V.I. Levin MODELS OF OPTIMIZATION SYSTEMS IN CONDITIONS OF INTERVAL UNCERTAINTY

V.I. Levin MODELS OF OPTIMIZATION SYSTEMS IN CONDITIONS OF INTERVAL UNCERTAINTY

The numerous application tasks of optimization, decision making, handle, control, measurement etc. in conditions is inexact of known parameters of investigated systems result in operations with numbers given as intervals of possible values, i.e. with interval numbers (IN). Thus above IN it is necessary to execute not only algebraic operations: addition, subtraction, multiplying, division [1], but also to compare them to the help of the ratioes. In operation the system of matchings IN, based on the entered axioms similar to the appropriate axioms of matching of material numbers is constructed. It gives sets of the ratioes IN, similar to the ratioes of material numbers and having the same properties It opens path to solution of the above-stated tasks. Our approach to these tasks is oriented not to any one combination of values of parameters of the system inside appropriate intervals (worst combination with the pessimistic strategy, best - with optimistic, expected with probability), and on all set of possible values of parameters. According to it IN are considered as set of material numbers, the subjects to matching under the ratioes - are more, less, it is more or equally etc. However to compare directly IN under some ratio on the basis of that, whether there are in this respect numbers, included in them, it is impossible, as one pairs numbers can be in this respect, and others - is not present. Therefore matching IN under some ratio P we execute indirectly, substituting this ratio in the equivalent operation allowing to select from compared IN what should stand at the left (on the right) from P. This operation is entered as theoretical-multiple generalization of appropriate operation above material numbers taken in conditions, when these numbers run sets of all possible values inside appropriate IN. For example operation of a capture of a maximum IN A and B, equivalent to the ratio « is more or equally » between them:

Thus, if , IN A it is more or equally IN B. The matching IN A and B under the given ratio is thus executed. The detailed researches have shown [2, 3]: IN are equal only if their low bounds are equal and their high bounds are equal; IN A one boundary A - lower or upper - more appropriate boundary B is more IN B only if even, thus the second boundary A should be more or equal of the same boundary B; IN A the low bound A is more or equally IN B only more if or is equal low bounds B, and the high bound A more or is equal high bounds B; IN A the low bound A less low bound B or high bound A less high bound B or A = B is no more IN B only if; IN A and B are not comparable under the ratio « more or equally » only if the interval A covers an interval B or on the contrary; In the system IN some IN A - maximum (minimum) only if the low bound A is a maximum (minimum) of low bounds all IN, and high bound A - maximum (minimum) of high bounds all IN. These results make a mathematical basis for solution of the mentioned above application tasks with is inexact known parameters given to within intervals.

1. 
   Alefeld G., Hercberger U., Introduction to interval calculations. - M.: Mir, 1987.
   
2. 
   V.I. Levin. Discrete optimization in conditions of interval uncertainty // Avtomatika i telemehanika. - 1992. -¹ 7.
   
3. 
   V.I. Levin. The theory of matching and optimization of interval values and it application in the tasks of measurement // Izmeritelnaja tehnika. - 1998. - ¹ 5.
   

O.V.Krasko VERBAL SCALES FOR ANALYTIC HIERARCHY PROCESS:

MEANING, COMPREHENSION, TRANSITIVITY

The Analytic Hierarchy Process (AHP) is well known as a practical systematic approach for decision making. It allows to rank alternatives with ratio scale but decision–makers’ (DMs) preferences may be given with a verbal scale. This kind of scales can be successfully used either for individual and group decision.

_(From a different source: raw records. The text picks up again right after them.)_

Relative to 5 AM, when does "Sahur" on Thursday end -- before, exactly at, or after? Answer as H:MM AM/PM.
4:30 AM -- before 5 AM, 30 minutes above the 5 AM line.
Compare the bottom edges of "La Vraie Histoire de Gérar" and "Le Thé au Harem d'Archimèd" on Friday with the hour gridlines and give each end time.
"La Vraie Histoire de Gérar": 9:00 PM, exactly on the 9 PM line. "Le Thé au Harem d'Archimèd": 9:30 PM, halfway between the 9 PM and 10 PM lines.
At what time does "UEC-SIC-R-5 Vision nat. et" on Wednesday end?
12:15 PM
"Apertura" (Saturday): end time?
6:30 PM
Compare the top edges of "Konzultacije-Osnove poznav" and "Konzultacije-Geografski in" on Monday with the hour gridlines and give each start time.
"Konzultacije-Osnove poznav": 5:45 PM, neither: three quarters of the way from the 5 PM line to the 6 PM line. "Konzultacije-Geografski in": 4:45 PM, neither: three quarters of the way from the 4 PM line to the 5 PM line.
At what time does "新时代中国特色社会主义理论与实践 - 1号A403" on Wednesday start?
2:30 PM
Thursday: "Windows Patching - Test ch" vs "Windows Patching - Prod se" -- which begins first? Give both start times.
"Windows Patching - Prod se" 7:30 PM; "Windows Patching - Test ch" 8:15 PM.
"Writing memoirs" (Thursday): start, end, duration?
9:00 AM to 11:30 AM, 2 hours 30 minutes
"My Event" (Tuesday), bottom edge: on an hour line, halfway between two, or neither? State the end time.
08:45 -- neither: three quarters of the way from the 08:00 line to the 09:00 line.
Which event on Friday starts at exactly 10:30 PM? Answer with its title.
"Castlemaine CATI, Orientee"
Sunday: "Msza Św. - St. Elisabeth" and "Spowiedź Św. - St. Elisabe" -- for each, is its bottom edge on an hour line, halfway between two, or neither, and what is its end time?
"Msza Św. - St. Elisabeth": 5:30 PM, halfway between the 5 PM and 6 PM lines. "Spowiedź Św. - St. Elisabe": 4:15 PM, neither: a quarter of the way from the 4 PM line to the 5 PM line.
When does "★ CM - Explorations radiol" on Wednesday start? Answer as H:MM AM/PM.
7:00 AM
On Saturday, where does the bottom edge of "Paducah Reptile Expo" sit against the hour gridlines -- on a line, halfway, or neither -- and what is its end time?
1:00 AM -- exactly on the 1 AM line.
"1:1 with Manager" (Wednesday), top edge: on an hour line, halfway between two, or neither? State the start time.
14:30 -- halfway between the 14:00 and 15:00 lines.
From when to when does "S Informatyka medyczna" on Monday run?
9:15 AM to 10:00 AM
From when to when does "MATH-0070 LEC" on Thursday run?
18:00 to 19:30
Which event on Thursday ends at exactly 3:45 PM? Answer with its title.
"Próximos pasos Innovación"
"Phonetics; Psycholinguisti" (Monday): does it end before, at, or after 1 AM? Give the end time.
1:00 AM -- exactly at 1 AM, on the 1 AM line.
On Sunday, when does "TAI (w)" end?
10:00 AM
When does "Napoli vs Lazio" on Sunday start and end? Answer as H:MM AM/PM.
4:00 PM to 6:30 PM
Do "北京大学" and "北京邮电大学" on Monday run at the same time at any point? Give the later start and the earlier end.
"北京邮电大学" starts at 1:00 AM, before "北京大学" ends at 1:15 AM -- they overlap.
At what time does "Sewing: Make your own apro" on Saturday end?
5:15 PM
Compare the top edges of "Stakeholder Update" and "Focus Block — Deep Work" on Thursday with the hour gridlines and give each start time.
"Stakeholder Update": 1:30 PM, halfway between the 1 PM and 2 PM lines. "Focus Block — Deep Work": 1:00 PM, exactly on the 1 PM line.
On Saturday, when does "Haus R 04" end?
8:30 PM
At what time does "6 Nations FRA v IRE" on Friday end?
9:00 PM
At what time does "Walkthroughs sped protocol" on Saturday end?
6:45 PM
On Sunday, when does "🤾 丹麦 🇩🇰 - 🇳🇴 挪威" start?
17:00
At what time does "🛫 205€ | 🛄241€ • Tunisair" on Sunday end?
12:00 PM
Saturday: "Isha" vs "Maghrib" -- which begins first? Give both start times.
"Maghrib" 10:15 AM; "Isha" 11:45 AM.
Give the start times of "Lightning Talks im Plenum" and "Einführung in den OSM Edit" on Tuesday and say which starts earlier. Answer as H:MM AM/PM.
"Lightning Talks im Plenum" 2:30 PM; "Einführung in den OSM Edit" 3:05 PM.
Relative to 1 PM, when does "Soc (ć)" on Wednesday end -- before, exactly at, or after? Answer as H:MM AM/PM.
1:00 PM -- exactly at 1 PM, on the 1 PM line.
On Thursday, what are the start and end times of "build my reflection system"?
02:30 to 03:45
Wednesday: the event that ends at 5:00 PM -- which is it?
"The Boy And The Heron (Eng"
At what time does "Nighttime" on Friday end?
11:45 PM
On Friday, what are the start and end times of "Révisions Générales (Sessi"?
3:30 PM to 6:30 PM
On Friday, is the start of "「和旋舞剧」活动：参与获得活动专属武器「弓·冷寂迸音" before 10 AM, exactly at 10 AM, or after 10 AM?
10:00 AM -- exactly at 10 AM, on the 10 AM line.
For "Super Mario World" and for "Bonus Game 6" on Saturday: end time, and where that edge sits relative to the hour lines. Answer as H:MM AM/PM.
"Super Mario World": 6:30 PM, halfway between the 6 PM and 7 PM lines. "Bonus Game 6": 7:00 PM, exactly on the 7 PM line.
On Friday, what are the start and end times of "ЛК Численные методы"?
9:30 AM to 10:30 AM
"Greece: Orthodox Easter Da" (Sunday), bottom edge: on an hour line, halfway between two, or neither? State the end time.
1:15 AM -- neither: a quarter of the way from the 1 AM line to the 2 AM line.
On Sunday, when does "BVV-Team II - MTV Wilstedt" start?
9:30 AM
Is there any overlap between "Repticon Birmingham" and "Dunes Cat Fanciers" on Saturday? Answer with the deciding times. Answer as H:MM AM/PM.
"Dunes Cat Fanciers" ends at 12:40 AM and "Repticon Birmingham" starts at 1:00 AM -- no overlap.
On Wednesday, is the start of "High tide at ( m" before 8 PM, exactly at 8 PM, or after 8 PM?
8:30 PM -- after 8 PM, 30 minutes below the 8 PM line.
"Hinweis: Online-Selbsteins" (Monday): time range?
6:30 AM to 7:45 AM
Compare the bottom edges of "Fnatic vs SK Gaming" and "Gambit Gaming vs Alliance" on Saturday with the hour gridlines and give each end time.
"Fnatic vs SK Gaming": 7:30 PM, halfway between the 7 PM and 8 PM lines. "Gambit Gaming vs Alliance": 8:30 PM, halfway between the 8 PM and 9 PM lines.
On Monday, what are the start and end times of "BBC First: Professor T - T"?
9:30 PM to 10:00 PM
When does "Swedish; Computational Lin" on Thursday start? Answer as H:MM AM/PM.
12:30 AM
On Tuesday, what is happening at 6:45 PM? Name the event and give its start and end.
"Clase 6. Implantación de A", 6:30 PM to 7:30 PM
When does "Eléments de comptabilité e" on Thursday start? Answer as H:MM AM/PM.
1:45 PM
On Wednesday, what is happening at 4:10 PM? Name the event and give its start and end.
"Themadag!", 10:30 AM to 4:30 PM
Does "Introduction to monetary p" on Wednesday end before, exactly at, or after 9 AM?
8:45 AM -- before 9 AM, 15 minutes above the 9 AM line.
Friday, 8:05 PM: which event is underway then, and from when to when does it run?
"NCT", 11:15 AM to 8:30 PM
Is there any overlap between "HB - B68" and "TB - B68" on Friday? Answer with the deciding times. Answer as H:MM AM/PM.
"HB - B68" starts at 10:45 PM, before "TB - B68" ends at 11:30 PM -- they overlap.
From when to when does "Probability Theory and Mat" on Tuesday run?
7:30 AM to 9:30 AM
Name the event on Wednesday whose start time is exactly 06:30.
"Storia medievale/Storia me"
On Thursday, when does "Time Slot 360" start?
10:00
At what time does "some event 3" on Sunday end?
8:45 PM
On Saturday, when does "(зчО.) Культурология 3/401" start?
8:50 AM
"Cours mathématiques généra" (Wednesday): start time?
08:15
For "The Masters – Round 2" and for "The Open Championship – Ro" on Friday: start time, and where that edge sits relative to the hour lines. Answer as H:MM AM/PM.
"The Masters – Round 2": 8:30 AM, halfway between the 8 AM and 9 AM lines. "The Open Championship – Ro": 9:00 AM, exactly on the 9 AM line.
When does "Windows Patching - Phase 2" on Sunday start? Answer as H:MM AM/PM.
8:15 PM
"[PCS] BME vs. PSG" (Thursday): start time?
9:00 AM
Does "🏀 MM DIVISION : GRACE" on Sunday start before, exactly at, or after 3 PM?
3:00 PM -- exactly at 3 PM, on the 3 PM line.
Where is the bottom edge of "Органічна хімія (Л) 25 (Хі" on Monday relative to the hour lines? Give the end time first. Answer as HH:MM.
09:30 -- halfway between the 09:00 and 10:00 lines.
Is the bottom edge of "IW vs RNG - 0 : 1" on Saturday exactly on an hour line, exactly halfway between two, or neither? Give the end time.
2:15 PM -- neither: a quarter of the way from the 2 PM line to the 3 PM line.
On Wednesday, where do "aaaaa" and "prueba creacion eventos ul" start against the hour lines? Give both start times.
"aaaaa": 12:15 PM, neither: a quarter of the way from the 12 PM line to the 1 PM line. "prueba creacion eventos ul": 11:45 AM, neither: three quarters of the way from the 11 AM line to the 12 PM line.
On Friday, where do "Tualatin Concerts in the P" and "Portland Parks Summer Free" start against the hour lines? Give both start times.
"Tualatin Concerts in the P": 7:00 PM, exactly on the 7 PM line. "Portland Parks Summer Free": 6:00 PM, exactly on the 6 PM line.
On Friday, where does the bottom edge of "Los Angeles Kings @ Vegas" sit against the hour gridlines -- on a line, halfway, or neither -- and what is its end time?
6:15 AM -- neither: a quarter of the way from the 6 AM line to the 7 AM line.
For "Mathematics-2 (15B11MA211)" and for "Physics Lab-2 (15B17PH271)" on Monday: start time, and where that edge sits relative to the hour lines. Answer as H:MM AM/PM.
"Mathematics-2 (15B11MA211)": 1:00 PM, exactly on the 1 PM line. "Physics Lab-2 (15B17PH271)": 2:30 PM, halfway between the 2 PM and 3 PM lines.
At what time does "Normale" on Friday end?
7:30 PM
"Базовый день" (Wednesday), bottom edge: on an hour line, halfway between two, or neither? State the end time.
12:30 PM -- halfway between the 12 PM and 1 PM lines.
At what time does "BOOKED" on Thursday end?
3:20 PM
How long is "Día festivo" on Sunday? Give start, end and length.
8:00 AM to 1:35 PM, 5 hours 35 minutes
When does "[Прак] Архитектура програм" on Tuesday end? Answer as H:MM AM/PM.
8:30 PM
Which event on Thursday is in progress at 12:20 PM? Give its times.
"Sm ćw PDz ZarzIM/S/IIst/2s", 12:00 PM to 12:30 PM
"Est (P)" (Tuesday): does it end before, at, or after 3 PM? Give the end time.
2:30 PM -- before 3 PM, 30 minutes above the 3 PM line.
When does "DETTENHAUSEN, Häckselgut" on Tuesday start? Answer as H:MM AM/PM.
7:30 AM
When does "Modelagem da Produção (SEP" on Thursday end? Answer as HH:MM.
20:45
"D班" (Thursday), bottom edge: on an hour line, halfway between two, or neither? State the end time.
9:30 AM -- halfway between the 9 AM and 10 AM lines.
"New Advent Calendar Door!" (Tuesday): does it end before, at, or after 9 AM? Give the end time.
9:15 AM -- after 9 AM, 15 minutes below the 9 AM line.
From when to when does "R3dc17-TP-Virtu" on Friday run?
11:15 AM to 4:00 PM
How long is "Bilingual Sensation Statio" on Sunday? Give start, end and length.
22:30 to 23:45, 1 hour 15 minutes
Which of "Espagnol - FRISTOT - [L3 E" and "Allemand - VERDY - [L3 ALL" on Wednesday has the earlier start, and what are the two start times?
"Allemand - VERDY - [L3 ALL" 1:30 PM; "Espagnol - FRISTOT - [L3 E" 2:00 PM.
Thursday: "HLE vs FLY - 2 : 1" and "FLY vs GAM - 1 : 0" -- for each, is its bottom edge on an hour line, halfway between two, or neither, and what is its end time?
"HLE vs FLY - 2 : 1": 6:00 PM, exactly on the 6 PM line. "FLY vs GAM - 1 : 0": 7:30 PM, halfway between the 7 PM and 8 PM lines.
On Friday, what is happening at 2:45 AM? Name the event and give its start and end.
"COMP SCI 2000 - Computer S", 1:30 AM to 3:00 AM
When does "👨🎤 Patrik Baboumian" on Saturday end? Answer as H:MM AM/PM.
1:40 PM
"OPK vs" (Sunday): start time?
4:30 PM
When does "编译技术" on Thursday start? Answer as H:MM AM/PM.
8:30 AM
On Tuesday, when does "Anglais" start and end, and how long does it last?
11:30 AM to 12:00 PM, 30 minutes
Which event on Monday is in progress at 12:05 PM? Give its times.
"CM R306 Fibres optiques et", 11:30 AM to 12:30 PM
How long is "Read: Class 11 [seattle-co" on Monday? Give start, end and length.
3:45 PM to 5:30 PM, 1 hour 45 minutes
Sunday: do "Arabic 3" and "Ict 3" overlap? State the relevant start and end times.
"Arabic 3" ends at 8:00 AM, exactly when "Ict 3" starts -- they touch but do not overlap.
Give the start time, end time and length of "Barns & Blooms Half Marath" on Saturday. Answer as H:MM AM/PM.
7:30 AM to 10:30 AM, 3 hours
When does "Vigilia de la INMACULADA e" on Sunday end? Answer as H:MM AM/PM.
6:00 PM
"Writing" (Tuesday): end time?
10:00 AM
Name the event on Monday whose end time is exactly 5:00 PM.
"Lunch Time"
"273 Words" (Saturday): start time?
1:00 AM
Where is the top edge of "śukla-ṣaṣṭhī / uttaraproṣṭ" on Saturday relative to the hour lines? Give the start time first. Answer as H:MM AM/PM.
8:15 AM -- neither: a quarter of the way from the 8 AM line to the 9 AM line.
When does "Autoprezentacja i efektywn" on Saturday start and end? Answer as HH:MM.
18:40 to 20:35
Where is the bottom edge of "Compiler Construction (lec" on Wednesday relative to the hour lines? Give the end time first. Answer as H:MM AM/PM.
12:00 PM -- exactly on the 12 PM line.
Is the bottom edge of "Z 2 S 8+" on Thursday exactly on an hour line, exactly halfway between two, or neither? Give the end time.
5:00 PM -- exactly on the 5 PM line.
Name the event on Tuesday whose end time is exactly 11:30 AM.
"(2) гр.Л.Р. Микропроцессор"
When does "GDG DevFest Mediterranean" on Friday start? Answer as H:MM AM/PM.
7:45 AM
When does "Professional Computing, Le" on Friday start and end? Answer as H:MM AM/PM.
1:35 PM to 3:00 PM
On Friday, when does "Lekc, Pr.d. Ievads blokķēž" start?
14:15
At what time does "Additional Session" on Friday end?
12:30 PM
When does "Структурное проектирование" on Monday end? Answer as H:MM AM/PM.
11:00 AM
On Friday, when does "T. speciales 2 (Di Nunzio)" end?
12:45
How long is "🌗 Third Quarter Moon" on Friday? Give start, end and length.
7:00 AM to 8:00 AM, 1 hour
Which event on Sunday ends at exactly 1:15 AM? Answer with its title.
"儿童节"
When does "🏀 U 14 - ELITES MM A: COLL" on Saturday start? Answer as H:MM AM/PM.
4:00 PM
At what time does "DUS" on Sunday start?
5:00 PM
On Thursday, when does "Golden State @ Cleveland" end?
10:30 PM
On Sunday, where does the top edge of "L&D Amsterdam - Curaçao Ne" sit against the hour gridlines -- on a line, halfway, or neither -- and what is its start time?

The different kind of scales can be used by a DM to make parawise comparisons or direct judgments. For verbal scale it can be point two sides: the numeric interpretation and the substantive interpretation. To offer a DM any kind of verbal scale we must be sure that a DM understand the correspondence between numbers and sound behind the scale values.

This paper considers verbal scales and their numeric and meaningful interpretation for AHP: 1-9 numeric scale by Saaty (1980), the geometric scale by Finan and Hurley (1999) and other similar scales (Lootsma, 1996) . The underlying DM’s notions by using different kind of verbal scales are inspected.

The transitivity of scale values is investigated. As a number of verbal scale values is finite the inconsistency of DM’s judgment may be take place (Murphy, 1993). To keep the transitivity of judgments a DM need to have some resource of verbal scale values. From the other side human thinking cannot capture accurately a very great or very small difference. Hence to provide the transitivity of judgment a DM should use the verbal scale with certain characteristics. Three additional characteristics of verbal scales are offered: the comprehension index, the relative range and the ratio difference. Those characteristics help to clarify the DM’s embarrassment by using the verbal scale.

References

1. 
   Finan J.S., Hurley W.J., 1999. Transitive calibration of the AHP verbal scale. European Journal of Operational Research 112, 367-372.
   
2. 
   Lootsma F.A., 1996. A model for the relative importance of the criteria in the Multiplicative AHP and SMART. European Journal of Operational Research 94, 467-476.
   
3. 
   Murphy, C.K., 1993. Limits on the analytic hierarchy process from its inconsistency index. European Journal of Operational Research 67, 138-139.
   
4. 
   Saaty, T.L., 1980. The analytic hierarchy process, McGraw-Hill, New York.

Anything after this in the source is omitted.